Economy fell sharply in fourth quarter
The U.S. economy shrank in the fourth quarter of last year as consumer spending recorded the worst slide in the postwar era.
The 3.8 percent annual pace of contraction in the final three months of last year was less than forecast, with a buildup of unsold goods cushioning the blow, but was the largest quarterly decline since 1982. Without the jump in inventories, the contraction would have been 5.1 percent, the U.S. Commerce Department said today.
“It looks like the economy carried a lot of negative momentum into the first quarter,” former Federal Reserve Governor Laurence Meyer said in an interview with Bloomberg Television.
Gross domestic product (GDP) was forecast to contract at a 5.5 percent annual pace last quarter, according to the median estimate of 79 economists surveyed by Bloomberg News. Projected declines ranged from 3 percent to 7 percent.
Consumer spending, which accounts for more than two-thirds of the U.S. economy, dropped at a 3.5 percent annual rate last quarter following a 3.8 percent drop the previous three months, marking the first time purchases declined by more than 3 percent in consecutive quarters since record keeping began in 1947, Bloomberg reported.
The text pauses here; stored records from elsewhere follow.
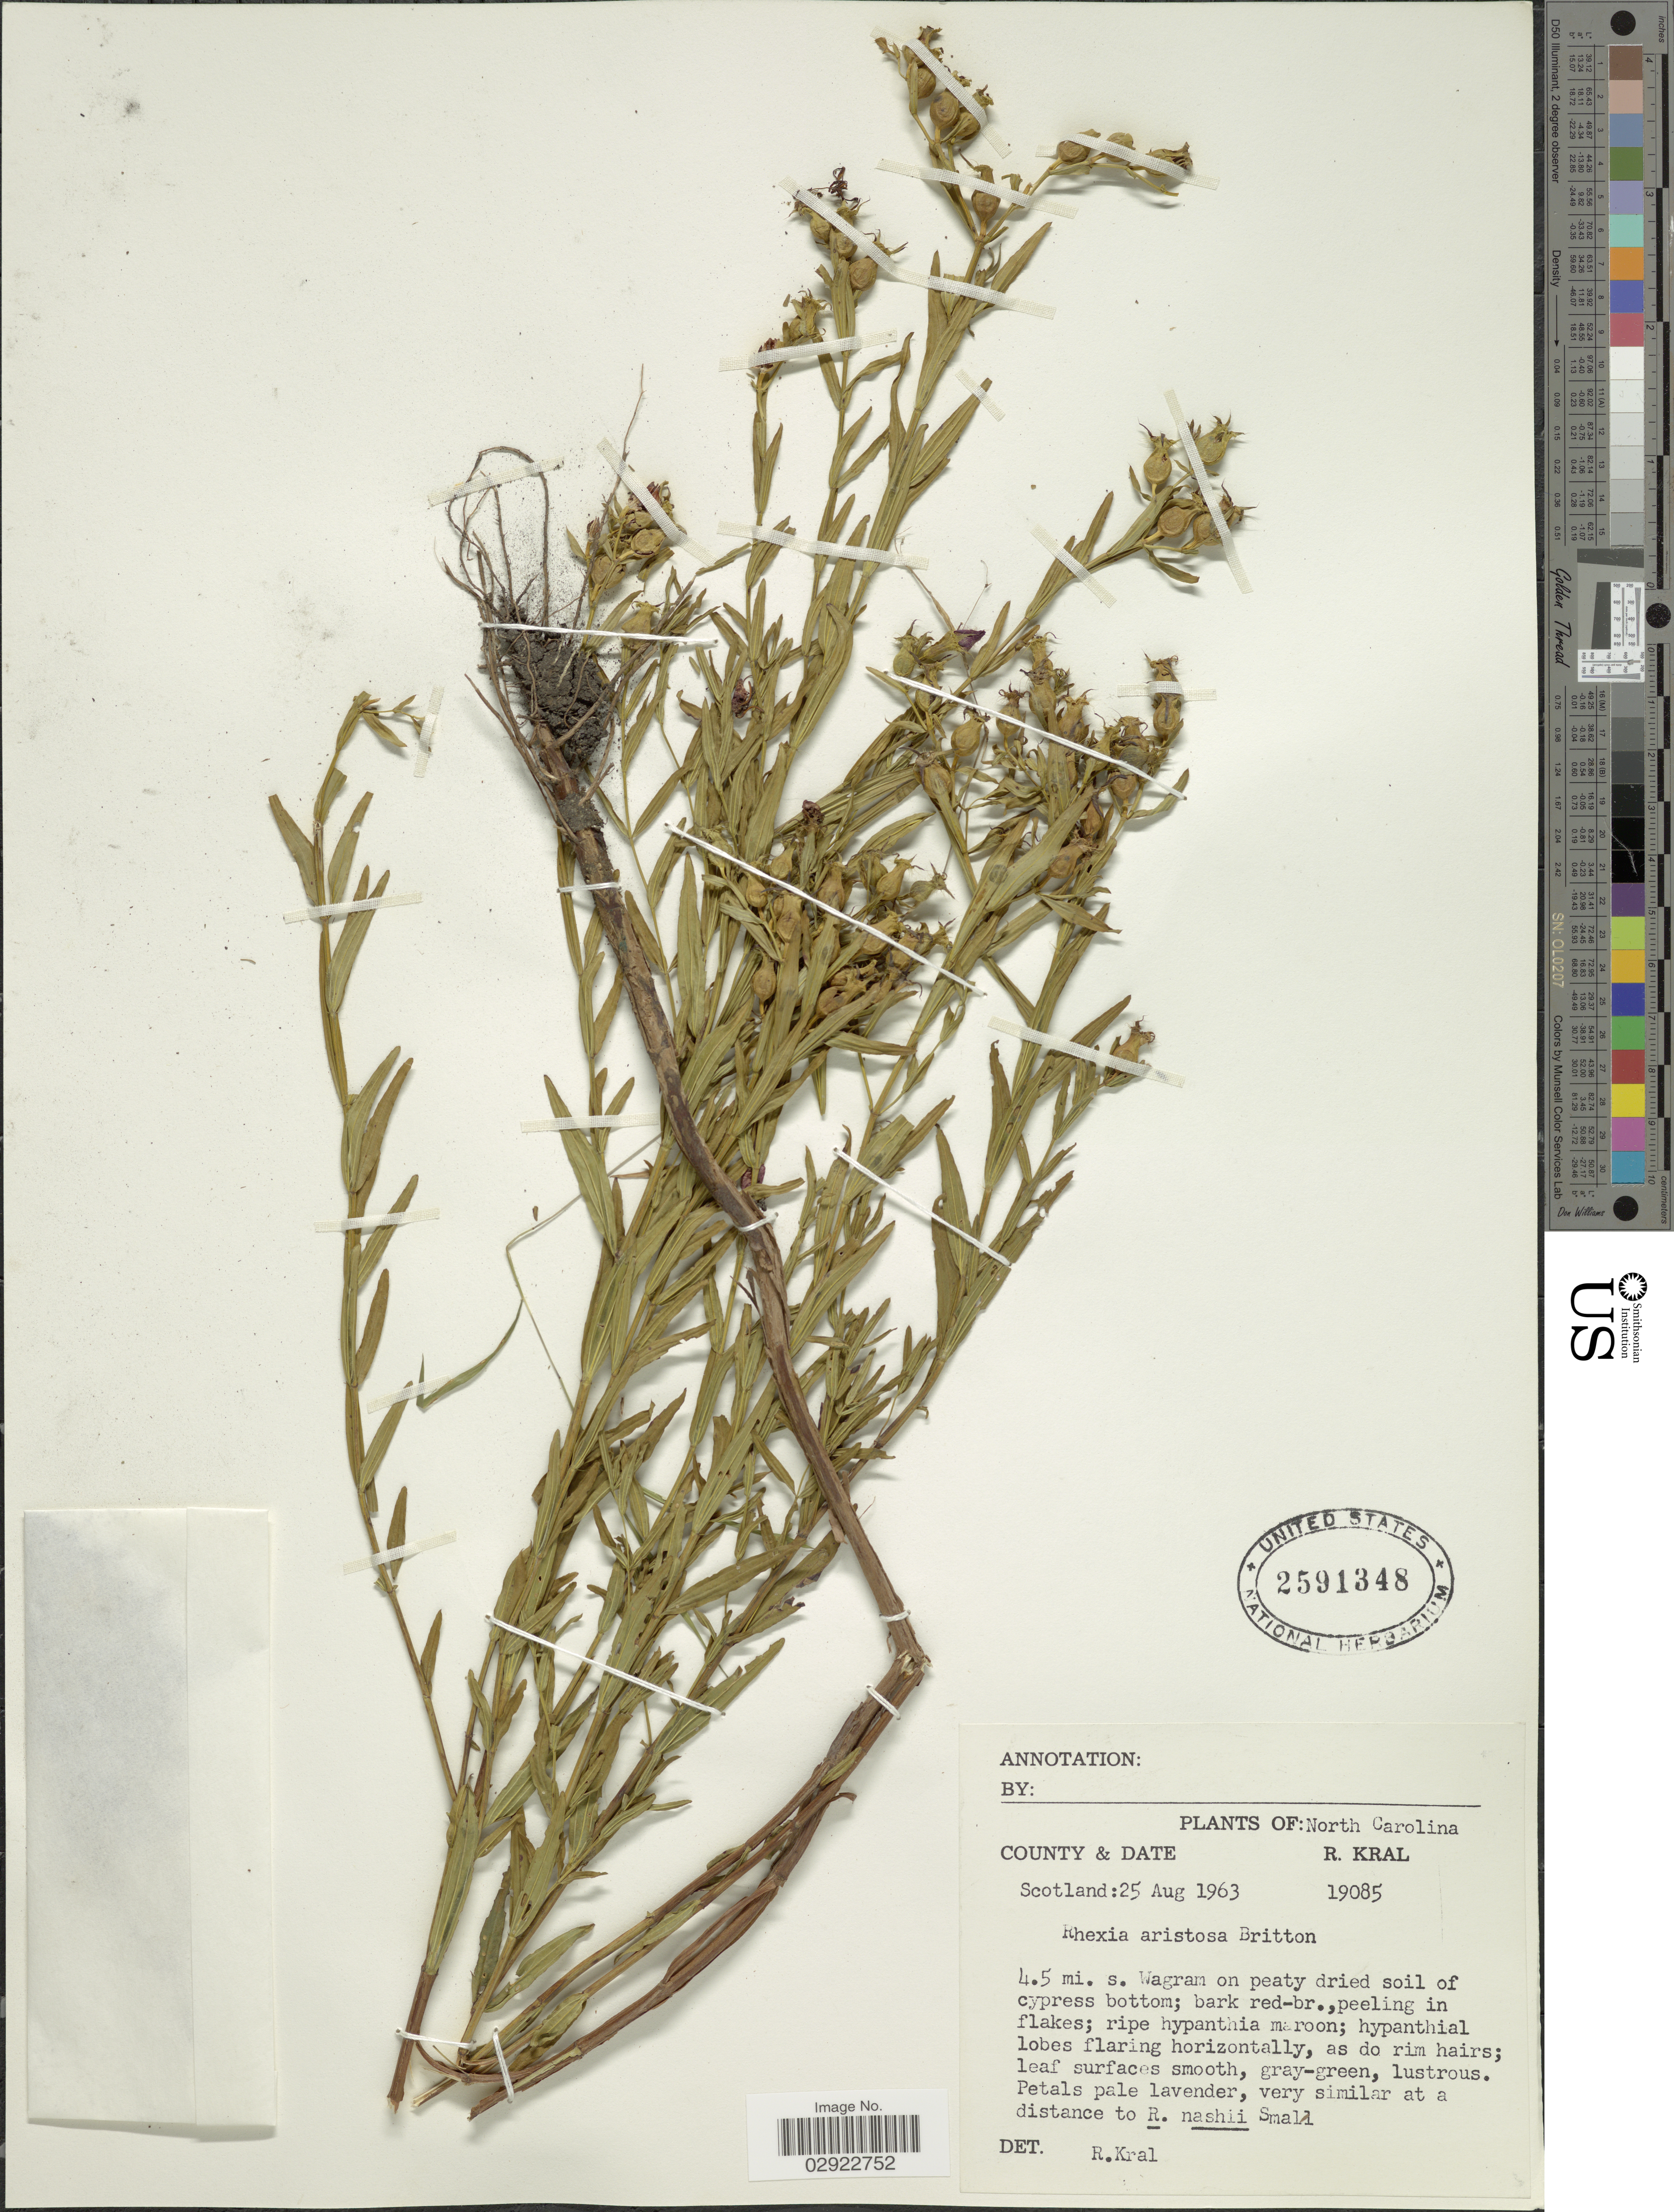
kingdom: Plantae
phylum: Tracheophyta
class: Magnoliopsida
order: Myrtales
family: Melastomataceae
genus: Rhexia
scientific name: Rhexia aristosa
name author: Britton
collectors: R. Kral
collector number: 19085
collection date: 1963-08-25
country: United States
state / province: North Carolina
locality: Scotland. 4.5 mi. s. Wagram on peaty dried soil of cypress bottom.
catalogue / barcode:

For all of 2008, the economy expanded 1.3 percent as a boost from exports and government tax rebates in the first half of the year helped offset the deepening spending slump.
Some economists cautioned that the smaller-than-expected drop in economic activity wasn’t good news, but a warning sign about further weakness ahead.
“Today’s GDP report is no cause for celebration,” Jay Bryson, global economist for Wachovia Corp., told CNNMoney.com. “The economy is even weaker than the number would suggest.”